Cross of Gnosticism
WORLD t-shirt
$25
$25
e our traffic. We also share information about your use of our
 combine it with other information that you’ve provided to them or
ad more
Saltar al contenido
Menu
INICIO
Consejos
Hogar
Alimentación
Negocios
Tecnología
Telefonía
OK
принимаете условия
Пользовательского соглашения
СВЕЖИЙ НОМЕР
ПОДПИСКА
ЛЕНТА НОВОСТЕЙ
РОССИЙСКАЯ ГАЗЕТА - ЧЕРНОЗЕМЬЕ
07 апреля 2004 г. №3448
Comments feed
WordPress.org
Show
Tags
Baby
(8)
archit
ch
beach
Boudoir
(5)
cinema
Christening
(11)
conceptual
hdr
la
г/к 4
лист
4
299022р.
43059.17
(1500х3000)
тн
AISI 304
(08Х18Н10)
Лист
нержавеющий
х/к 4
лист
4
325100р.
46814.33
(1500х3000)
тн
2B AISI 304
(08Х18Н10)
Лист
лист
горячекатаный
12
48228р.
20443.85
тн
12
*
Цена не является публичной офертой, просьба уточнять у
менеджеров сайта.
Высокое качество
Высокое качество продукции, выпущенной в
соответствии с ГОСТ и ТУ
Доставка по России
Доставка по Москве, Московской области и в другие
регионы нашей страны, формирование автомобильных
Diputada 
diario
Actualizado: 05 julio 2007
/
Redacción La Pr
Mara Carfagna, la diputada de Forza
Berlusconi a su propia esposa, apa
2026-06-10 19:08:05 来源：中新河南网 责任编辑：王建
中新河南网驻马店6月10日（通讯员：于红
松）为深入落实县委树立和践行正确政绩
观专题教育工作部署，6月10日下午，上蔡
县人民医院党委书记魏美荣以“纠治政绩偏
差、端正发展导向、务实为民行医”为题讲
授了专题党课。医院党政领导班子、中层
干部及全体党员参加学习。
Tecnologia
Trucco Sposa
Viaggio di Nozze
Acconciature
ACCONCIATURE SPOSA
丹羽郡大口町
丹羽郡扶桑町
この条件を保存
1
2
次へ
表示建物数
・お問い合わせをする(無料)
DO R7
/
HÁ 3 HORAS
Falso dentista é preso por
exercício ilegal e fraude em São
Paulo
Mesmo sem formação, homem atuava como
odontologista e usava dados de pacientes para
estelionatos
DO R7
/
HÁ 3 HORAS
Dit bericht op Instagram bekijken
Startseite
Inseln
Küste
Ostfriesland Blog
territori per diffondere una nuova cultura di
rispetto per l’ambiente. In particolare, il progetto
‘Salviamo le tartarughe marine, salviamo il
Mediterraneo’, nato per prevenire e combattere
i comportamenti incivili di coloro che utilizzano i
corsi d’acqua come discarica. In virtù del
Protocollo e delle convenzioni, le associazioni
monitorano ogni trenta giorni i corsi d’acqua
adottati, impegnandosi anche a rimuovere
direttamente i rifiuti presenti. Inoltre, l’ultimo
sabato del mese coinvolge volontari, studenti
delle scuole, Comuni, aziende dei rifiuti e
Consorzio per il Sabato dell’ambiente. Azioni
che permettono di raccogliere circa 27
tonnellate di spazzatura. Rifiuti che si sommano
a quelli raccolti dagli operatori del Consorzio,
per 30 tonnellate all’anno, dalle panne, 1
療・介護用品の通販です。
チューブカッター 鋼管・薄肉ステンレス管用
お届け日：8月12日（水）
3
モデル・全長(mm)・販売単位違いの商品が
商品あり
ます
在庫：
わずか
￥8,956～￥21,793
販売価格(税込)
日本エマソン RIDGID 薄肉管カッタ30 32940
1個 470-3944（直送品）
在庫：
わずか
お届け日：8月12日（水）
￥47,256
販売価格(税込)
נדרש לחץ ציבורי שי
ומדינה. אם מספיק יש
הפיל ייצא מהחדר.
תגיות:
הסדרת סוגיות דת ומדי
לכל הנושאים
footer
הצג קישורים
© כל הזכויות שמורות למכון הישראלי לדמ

• **WHAT TO PRODUCE**:
Repeat every record above exactly as it appears.

• **RESPONSE**:
Cross of Gnosticism
WORLD t-shirt
$25
$25
e our traffic. We also share information about your use of our
 combine it with other information that you’ve provided to them or
ad more
Saltar al contenido
Menu
INICIO
Consejos
Hogar
Alimentación
Negocios
Tecnología
Telefonía
OK
принимаете условия
Пользовательского соглашения
СВЕЖИЙ НОМЕР
ПОДПИСКА
ЛЕНТА НОВОСТЕЙ
РОССИЙСКАЯ ГАЗЕТА - ЧЕРНОЗЕМЬЕ
07 апреля 2004 г. №3448
Comments feed
WordPress.org
Show
Tags
Baby
(8)
archit
ch
beach
Boudoir
(5)
cinema
Christening
(11)
conceptual
hdr
la
г/к 4
лист
4
299022р.
43059.17
(1500х3000)
тн
AISI 304
(08Х18Н10)
Лист
нержавеющий
х/к 4
лист
4
325100р.
46814.33
(1500х3000)
тн
2B AISI 304
(08Х18Н10)
Лист
лист
горячекатаный
12
48228р.
20443.85
тн
12
*
Цена не является публичной офертой, просьба уточнять у
менеджеров сайта.
Высокое качество
Высокое качество продукции, выпущенной в
соответствии с ГОСТ и ТУ
Доставка по России
Доставка по Москве, Московской области и в другие
регионы нашей страны, формирование автомобильных
Diputada 
diario
Actualizado: 05 julio 2007
/
Redacción La Pr
Mara Carfagna, la diputada de Forza
Berlusconi a su propia esposa, apa
2026-06-10 19:08:05 来源：中新河南网 责任编辑：王建
中新河南网驻马店6月10日（通讯员：于红
松）为深入落实县委树立和践行正确政绩
观专题教育工作部署，6月10日下午，上蔡
县人民医院党委书记魏美荣以“纠治政绩偏
差、端正发展导向、务实为民行医”为题讲
授了专题党课。医院党政领导班子、中层
干部及全体党员参加学习。
Tecnologia
Trucco Sposa
Viaggio di Nozze
Acconciature
ACCONCIATURE SPOSA
丹羽郡大口町
丹羽郡扶桑町
この条件を保存
1
2
次へ
表示建物数
・お問い合わせをする(無料)
DO R7
/
HÁ 3 HORAS
Falso dentista é preso por
exercício ilegal e fraude em São
Paulo
Mesmo sem formação, homem atuava como
odontologista e usava dados de pacientes para
estelionatos
DO R7
/
HÁ 3 HORAS
Dit bericht op Instagram bekijken
Startseite
Inseln
Küste
Ostfriesland Blog
territori per diffondere una nuova cultura di
rispetto per l’ambiente. In particolare, il progetto
‘Salviamo le tartarughe marine, salviamo il
Mediterraneo’, nato per prevenire e combattere
i comportamenti incivili di coloro che utilizzano i
corsi d’acqua come discarica. In virtù del
Protocollo e delle convenzioni, le associazioni
monitorano ogni trenta giorni i corsi d’acqua
adottati, impegnandosi anche a rimuovere
direttamente i rifiuti presenti. Inoltre, l’ultimo
sabato del mese coinvolge volontari, studenti
delle scuole, Comuni, aziende dei rifiuti e
Consorzio per il Sabato dell’ambiente. Azioni
che permettono di raccogliere circa 27
tonnellate di spazzatura. Rifiuti che si sommano
a quelli raccolti dagli operatori del Consorzio,
per 30 tonnellate all’anno, dalle panne, 1
療・介護用品の通販です。
チューブカッター 鋼管・薄肉ステンレス管用
お届け日：8月12日（水）
3
モデル・全長(mm)・販売単位違いの商品が
商品あり
ます
在庫：
わずか
￥8,956～￥21,793
販売価格(税込)
日本エマソン RIDGID 薄肉管カッタ30 32940
1個 470-3944（直送品）
在庫：
わずか
お届け日：8月12日（水）
￥47,256
販売価格(税込)
נדרש לחץ ציבורי שי
ומדינה. אם מספיק יש
הפיל ייצא מהחדר.
תגיות:
הסדרת סוגיות דת ומדי
לכל הנושאים
footer
הצג קישורים
© כל הזכויות שמורות למכון הישראלי לדמ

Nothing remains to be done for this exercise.